Selected passage: Begin
26. Whether the proposed reforms of the NHS and public health systems will support an integrated approach to future planning of services for people who experience alcohol-related harm.
27. The transfer of commissioning responsibilities for alcohol treatment services to local authorities provides an opportunity to pool resources currently spent on alcohol harm eg social care and supported housing. If the ring fencing of funding for the drug treatment systems is removed it will also present the opportunity for the commissioning of a more integrated treatment system for people who misuse both drugs and alcohol and to rebalance resources locally in recognition of the needs of the population. Whilst there are clearly some similarities in the drugs and alcohol agenda in terms of treatment, recovery, the links with crime and social problems, it is important that the distinctions are also recognised: such as the legality and social acceptability of these substances, and the different demographic profile of people who misuse alcohol in isolation compared with those who also misuse drugs. If this distinction is lost then treatment pathways may not meet the needs of people needing treatment services.
28. It is also essential to have close working relationships with Clinical Commissioning Groups to develop a shared responsibility for the care of this population across multiple service providers. This relationship is critical to be an effective integrated approach.
Selected passage: End
# [Required tasks]
(a) From the passage on alcohol treatment services, write out the part that begins with the words containing "28. It is also" and ends with "effective integrated approach.".
(b) List the distinctions between drugs and alcohol that the passage on alcohol treatment services says must be recognized.
(c) Continue the passage on alcohol treatment services after its final sentence.
The rows that come next have no connection to the passage on alcohol treatment services.
Record excerpts: Begin
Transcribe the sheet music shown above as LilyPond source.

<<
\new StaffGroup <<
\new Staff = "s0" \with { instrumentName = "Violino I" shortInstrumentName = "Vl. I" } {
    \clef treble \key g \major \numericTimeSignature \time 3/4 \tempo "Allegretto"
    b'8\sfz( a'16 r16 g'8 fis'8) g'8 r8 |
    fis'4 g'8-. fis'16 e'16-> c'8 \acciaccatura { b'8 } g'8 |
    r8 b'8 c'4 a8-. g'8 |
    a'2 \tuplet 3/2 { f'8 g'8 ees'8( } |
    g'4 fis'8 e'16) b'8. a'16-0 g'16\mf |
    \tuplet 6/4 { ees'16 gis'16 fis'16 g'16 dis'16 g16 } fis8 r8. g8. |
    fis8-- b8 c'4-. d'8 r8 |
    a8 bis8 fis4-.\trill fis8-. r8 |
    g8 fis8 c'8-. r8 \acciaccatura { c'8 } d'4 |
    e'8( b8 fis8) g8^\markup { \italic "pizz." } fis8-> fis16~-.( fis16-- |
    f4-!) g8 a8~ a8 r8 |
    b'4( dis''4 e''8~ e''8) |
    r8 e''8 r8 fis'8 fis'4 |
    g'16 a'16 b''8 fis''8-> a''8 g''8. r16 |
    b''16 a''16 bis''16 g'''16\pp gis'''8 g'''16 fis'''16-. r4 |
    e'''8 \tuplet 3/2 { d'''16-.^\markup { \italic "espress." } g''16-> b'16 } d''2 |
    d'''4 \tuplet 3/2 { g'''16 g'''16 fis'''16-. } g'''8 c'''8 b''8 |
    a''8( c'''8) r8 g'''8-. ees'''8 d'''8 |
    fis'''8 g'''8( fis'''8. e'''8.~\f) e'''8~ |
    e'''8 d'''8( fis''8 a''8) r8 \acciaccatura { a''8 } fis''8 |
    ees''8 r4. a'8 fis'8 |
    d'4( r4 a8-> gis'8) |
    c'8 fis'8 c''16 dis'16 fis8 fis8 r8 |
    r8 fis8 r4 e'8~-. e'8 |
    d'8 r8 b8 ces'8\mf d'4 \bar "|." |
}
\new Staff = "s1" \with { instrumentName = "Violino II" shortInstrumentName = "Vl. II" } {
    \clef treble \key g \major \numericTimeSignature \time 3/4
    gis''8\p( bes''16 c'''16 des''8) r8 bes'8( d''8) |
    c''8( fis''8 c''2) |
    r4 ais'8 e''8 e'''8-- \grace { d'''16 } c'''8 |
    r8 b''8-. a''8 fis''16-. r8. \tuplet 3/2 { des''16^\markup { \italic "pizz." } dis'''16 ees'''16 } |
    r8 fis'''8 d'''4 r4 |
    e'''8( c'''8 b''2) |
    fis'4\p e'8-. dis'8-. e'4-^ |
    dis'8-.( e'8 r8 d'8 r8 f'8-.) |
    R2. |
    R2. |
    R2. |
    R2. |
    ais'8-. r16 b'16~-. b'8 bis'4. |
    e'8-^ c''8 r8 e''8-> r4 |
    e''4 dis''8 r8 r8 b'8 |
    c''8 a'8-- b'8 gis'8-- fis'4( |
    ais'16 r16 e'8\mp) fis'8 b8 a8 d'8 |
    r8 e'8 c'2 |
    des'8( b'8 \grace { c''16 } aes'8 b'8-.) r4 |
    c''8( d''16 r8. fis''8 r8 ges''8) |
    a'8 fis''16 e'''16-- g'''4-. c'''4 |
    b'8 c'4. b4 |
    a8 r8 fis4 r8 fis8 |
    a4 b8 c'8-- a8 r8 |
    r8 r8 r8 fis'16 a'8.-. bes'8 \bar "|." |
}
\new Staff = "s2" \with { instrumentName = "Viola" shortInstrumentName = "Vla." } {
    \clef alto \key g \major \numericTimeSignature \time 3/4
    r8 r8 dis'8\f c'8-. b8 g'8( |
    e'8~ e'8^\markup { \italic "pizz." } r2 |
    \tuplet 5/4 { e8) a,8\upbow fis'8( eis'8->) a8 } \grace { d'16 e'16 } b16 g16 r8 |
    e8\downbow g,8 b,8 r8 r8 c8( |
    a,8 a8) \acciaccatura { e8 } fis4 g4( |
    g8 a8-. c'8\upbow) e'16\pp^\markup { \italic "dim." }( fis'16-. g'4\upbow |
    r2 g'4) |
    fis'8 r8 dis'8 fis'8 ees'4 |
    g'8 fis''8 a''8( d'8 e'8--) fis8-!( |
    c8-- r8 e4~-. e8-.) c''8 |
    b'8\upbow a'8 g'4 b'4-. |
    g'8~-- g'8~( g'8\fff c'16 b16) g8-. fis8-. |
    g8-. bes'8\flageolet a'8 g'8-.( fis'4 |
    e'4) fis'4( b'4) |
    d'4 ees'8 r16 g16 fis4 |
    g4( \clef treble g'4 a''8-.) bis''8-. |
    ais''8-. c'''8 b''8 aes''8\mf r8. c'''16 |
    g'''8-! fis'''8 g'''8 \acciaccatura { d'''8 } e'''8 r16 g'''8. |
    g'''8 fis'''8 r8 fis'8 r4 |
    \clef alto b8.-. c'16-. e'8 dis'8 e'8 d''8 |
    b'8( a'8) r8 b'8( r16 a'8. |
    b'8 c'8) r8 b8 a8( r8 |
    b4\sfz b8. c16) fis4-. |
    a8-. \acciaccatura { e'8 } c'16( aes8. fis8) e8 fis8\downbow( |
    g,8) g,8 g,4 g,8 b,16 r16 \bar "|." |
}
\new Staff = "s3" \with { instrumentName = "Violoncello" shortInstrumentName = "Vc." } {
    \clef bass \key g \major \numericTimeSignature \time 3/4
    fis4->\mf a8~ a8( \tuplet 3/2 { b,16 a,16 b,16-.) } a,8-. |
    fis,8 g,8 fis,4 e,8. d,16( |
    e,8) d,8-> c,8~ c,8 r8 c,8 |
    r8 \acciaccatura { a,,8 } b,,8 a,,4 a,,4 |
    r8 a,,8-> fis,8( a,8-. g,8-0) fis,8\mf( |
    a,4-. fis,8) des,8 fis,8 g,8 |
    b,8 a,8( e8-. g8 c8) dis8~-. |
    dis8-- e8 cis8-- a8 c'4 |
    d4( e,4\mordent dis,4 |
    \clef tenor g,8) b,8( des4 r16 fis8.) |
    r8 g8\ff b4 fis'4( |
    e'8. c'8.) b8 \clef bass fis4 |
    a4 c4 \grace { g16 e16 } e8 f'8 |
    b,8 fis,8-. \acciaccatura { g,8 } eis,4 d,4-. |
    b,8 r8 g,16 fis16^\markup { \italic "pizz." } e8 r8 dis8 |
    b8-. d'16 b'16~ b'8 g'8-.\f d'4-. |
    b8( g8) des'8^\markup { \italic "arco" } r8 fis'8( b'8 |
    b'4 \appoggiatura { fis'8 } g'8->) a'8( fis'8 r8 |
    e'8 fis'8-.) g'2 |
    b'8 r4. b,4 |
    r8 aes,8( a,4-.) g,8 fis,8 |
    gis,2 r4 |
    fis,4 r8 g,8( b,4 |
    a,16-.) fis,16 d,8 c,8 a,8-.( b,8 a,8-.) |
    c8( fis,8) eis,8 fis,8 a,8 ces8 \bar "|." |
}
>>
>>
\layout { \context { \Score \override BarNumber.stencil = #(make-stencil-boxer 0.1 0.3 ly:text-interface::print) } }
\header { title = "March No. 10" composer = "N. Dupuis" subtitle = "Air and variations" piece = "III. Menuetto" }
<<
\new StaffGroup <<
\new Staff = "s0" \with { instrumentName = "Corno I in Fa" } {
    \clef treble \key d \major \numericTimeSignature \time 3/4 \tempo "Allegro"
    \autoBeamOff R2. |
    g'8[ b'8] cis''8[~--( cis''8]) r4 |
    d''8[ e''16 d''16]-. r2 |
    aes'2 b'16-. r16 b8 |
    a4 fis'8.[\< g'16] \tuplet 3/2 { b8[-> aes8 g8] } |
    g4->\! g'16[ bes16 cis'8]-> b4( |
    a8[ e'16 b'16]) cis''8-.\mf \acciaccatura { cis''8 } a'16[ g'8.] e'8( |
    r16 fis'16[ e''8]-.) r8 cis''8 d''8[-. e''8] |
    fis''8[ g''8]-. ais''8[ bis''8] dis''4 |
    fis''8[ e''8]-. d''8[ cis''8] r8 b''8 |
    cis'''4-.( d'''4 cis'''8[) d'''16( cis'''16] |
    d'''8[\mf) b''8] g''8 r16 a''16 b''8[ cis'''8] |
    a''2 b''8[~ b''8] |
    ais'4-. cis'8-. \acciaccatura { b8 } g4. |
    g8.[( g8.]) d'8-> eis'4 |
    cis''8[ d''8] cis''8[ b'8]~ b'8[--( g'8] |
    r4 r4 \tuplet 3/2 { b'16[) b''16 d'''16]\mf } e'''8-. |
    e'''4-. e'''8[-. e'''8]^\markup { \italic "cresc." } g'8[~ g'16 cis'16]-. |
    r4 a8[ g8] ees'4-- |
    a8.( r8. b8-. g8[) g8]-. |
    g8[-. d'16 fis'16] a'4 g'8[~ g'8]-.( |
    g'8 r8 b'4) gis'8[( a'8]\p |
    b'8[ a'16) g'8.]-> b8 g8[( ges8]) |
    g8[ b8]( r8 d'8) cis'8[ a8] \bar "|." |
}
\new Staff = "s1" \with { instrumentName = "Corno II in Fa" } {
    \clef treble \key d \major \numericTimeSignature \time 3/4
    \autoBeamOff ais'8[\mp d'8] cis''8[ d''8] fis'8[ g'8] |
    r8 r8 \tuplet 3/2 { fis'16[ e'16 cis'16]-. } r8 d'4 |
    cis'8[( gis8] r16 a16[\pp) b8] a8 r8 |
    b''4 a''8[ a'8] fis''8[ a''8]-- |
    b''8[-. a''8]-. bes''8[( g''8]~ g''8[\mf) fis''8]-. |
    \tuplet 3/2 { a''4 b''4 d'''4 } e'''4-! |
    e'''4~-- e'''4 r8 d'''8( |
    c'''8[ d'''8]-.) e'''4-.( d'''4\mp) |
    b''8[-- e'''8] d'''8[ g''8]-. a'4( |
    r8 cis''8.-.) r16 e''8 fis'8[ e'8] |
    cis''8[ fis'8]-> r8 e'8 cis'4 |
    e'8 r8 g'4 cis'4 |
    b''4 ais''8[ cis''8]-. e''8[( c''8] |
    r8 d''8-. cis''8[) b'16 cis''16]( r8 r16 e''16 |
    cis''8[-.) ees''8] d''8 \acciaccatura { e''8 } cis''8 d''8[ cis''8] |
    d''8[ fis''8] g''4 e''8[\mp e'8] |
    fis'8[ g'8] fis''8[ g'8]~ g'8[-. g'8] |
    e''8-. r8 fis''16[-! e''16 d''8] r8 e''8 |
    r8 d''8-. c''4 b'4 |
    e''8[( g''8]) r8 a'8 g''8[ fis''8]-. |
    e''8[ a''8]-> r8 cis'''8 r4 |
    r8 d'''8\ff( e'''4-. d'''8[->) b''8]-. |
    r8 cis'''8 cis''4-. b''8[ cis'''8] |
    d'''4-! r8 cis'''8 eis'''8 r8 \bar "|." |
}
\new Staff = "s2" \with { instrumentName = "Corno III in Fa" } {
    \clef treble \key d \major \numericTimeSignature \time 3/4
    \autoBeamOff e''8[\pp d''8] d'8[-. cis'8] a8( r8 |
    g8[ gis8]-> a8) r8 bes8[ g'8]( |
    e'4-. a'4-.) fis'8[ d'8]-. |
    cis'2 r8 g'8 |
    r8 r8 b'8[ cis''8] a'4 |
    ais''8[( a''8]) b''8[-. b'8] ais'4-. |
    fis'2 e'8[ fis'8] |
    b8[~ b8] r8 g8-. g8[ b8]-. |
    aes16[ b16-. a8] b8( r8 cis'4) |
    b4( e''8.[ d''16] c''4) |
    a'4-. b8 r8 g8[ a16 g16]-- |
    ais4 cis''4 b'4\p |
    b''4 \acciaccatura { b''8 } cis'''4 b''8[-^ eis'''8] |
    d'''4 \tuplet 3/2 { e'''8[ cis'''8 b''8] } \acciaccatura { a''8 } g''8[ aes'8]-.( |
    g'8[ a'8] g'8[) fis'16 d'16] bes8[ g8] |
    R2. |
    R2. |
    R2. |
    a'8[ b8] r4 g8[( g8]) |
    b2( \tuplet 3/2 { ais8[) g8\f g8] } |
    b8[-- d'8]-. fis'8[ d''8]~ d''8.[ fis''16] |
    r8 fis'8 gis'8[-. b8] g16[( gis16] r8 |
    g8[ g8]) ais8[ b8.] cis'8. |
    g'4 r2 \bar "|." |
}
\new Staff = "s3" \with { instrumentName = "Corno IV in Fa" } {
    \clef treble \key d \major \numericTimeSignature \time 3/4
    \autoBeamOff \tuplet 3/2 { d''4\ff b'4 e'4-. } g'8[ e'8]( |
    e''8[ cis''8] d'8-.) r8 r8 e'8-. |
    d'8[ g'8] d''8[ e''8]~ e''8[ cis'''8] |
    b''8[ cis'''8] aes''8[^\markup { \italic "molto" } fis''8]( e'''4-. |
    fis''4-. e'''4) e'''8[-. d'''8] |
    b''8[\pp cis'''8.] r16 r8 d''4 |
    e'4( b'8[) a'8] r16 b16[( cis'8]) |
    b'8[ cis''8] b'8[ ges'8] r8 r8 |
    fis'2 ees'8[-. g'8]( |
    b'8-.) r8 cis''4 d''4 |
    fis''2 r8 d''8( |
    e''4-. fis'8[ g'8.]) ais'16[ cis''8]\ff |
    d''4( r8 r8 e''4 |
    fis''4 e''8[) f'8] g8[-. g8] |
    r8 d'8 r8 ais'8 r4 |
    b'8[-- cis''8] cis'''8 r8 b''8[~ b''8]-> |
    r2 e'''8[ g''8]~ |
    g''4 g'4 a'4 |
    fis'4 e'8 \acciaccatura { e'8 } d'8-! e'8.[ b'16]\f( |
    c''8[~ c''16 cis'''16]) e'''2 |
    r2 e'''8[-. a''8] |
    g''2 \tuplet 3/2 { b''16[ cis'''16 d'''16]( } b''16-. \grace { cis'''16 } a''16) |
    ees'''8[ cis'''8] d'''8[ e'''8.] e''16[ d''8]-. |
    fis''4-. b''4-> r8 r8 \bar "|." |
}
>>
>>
Record excerpts: End
# [Outputs in order]
(a)
28. It is also essential to have close working relationships with Clinical Commissioning Groups to develop a shared responsibility for the care of this population across multiple service providers. This relationship is critical to be an effective integrated approach.

(b)
- the legality of the substances
- the social acceptability of the substances
- the different demographic profile of people who misuse alcohol in isolation compared with those who also misuse drugs

(c)
29. International evidence of the most effective interventions for reducing consumption of alcohol and evidence of any successful programmes to reduce harmful drinking, such as:
30. Public health interventions such as education and information;
31. Education and information should not be seen as a stand alone intervention because by itself it is relatively ineffective. Instead it should be an element of a coordinated alcohol strategy incorporating: social marketing promotional campaigns such as Change4Life, enforcement, screening and brief advice as well as signposting into effective and integrated care pathways. At a local level we should also be supporting national direction regarding minimum pricing and banning advertising to children
32. Children and young people
33. There is a need to have more robust evidence on the most effective interventions to work with young people, especially within the school setting. Newcastle University are part of a large trial researching the impact of alcohol brief intervention and advice within a school setting (Junior SIPS). The results from this research are eagerly awaited.
34. There is stronger evidence to demonstrate the importance of thinking about alcohol in the context of risk taking behavior. Therefore the links with sexual health services is essential and should be prioritized locally.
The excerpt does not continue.